【Java技术指南】「序列化系列」深入挖掘FST快速序列化压缩内存的利器的特性和原理 -阿里云开发者社区

FST的概念和定义

FST序列化全称是Fast Serialization Tool，它是对Java序列化的替换实现。既然前文中提到Java序列化的两点严重不足，在FST中得到了较大的改善，FST的特征如下：

JDK提供的序列化提升了10倍，体积也减少3-4倍多
支持堆外Maps，和堆外Maps的持久化
支持序列化为JSON

FST序列化的使用

FST的使用有两种方式，一种是快捷方式，另一种需要使用ObjectOutput和ObjectInput。

直接使用FSTConfiguration提供的序列化和反序列化接口

public static void serialSample() {
    FSTConfiguration conf = FSTConfiguration.createAndroidDefaultConfiguration();
    User object = new User();
    object.setName("huaijin");
    object.setAge(30);
    System.out.println("serialization, " + object);
    byte[] bytes = conf.asByteArray(object);
    User newObject = (User) conf.asObject(bytes);
    System.out.println("deSerialization, " + newObject);
}
复制代码

FSTConfiguration也提供了注册对象的Class接口，如果不注册，默认会将对象的Class Name写入。这个提供了易用高效的API方式，不使用ByteArrayOutputStreams而直接得到byte[]。
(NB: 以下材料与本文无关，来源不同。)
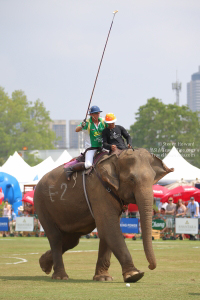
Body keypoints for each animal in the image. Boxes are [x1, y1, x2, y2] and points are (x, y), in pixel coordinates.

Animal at [33, 149, 173, 282]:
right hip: (42, 204)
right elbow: (109, 227)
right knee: (55, 237)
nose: (150, 266)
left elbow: (107, 230)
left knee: (71, 240)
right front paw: (134, 275)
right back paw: (60, 277)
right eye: (131, 179)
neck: (116, 157)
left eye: (153, 178)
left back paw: (43, 264)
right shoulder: (98, 190)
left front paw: (103, 278)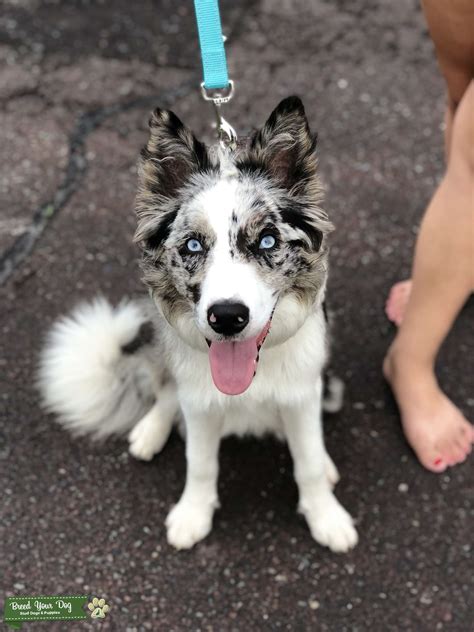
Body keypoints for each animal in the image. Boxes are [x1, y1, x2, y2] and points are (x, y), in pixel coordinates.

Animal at [39, 95, 358, 552]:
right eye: (192, 245)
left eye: (267, 241)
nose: (226, 317)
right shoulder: (200, 402)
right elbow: (200, 462)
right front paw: (192, 515)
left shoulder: (302, 393)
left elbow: (309, 461)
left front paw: (327, 518)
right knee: (165, 392)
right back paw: (150, 431)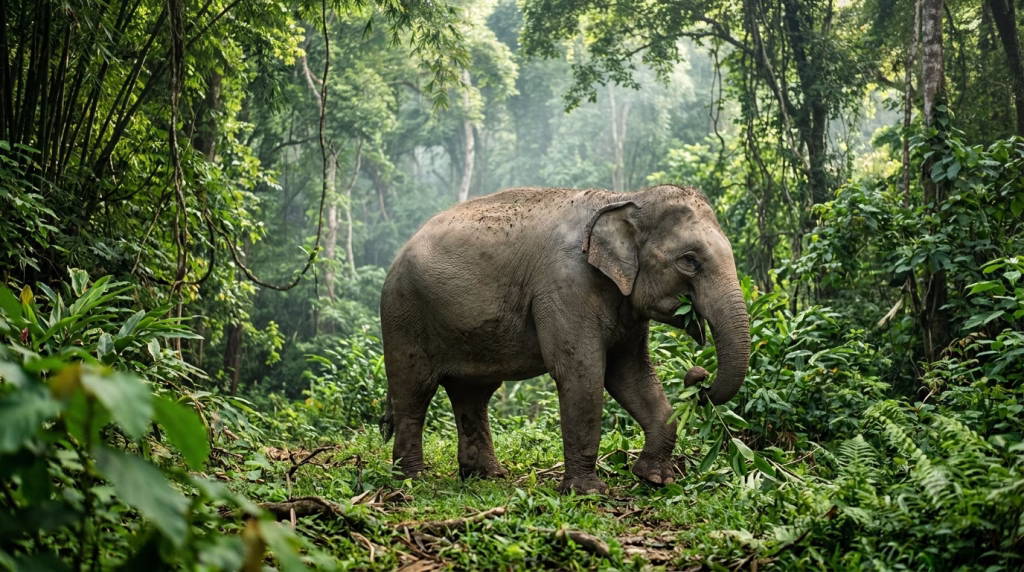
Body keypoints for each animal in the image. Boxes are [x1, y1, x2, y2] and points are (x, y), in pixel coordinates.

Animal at [378, 184, 751, 494]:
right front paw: (587, 492)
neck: (624, 196)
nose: (698, 376)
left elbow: (630, 374)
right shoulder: (565, 286)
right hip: (403, 315)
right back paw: (411, 480)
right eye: (690, 260)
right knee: (414, 392)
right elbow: (583, 371)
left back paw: (486, 476)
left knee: (472, 394)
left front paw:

使用ObjectOutput和ObjectInput，能更细腻控制序列化的写入写出：

static FSTConfiguration conf = FSTConfiguration.createAndroidDefaultConfiguration();
static void writeObject(OutputStream outputStream, User user) throws IOException {
    FSTObjectOutput out = conf.getObjectOutput(outputStream);
    out.writeObject(user);
    out.close();
}
static FstObject readObject(InputStream inputStream) throws Exception {
    FSTObjectInput input = conf.getObjectInput(inputStream);
    User fstObject = (User) input.readObject(User.class);
    input.close();
    return fstObject;
}
复制代码

FST在Dubbo中的应用

Dubbo中对FstObjectInput和FstObjectOutput重新包装解决了序列化和反序列化空指针的问题。
并且构造了FstFactory工厂类，使用工厂模式生成FstObjectInput和FstObjectOutput。其中同时使用单例模式，控制整个应用中FstConfiguration是单例，并且在初始化时将需要序列化的对象全部注册到FstConfiguration。
对外提供了同一的序列化接口FstSerialization，提供serialize和deserialize能力。

FST序列化/反序列化

FST序列化存储格式

基本上所有以Byte形式存储的序列化对象都是类似的存储结构，不管class文件、so文件、dex文件都是类似，这方面没有什么创新的格式，最多是在字段内容上做了一些压缩优化，包括我们最常使用的utf-8编码都是这个做法。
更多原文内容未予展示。